HOW TO COMPLETE THIS TASK: Only lines containing the word "Lung" belong in the answer; copy each one from the records.

(Beginning of RECORDS PROVIDED)

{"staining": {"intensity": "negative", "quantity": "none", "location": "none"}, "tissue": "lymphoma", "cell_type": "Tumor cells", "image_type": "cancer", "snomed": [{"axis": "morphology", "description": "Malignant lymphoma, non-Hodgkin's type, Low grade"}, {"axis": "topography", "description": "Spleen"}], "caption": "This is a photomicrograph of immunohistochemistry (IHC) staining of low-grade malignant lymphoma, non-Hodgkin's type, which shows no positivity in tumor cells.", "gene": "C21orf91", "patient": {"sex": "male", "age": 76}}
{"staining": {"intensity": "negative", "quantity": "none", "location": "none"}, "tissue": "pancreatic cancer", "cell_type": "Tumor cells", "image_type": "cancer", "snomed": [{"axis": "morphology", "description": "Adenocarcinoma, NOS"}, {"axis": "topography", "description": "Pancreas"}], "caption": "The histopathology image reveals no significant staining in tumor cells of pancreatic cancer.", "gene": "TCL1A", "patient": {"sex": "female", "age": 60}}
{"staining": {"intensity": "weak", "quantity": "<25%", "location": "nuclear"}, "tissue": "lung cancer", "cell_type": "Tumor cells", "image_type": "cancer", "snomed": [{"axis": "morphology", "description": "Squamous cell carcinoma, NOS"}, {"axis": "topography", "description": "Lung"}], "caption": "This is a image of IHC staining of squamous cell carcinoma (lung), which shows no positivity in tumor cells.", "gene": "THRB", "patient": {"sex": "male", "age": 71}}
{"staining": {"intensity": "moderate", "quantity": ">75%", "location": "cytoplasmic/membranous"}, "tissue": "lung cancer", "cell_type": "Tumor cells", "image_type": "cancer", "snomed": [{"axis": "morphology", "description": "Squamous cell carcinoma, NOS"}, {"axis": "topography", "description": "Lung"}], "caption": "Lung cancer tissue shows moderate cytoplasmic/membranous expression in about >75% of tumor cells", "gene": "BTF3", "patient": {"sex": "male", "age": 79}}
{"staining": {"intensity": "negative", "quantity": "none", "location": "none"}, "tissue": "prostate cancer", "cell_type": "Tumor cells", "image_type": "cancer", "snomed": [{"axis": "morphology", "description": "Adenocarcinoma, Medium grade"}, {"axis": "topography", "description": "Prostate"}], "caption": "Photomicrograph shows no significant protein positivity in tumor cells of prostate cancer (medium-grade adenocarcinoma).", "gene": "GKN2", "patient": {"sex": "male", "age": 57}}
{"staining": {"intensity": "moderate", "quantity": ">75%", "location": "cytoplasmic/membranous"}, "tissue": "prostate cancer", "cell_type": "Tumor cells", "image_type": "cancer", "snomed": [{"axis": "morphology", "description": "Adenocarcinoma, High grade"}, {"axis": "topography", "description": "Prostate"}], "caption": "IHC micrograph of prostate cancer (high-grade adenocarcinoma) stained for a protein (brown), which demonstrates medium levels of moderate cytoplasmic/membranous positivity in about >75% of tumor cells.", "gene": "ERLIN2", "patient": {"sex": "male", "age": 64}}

(End of RECORDS PROVIDED)

EXERCISE OUTPUT:
{"staining": {"intensity": "weak", "quantity": "<25%", "location": "nuclear"}, "tissue": "lung cancer", "cell_type": "Tumor cells", "image_type": "cancer", "snomed": [{"axis": "morphology", "description": "Squamous cell carcinoma, NOS"}, {"axis": "topography", "description": "Lung"}], "caption": "This is a image of IHC staining of squamous cell carcinoma (lung), which shows no positivity in tumor cells.", "gene": "THRB", "patient": {"sex": "male", "age": 71}}
{"staining": {"intensity": "moderate", "quantity": ">75%", "location": "cytoplasmic/membranous"}, "tissue": "lung cancer", "cell_type": "Tumor cells", "image_type": "cancer", "snomed": [{"axis": "morphology", "description": "Squamous cell carcinoma, NOS"}, {"axis": "topography", "description": "Lung"}], "caption": "Lung cancer tissue shows moderate cytoplasmic/membranous expression in about >75% of tumor cells", "gene": "BTF3", "patient": {"sex": "male", "age": 79}}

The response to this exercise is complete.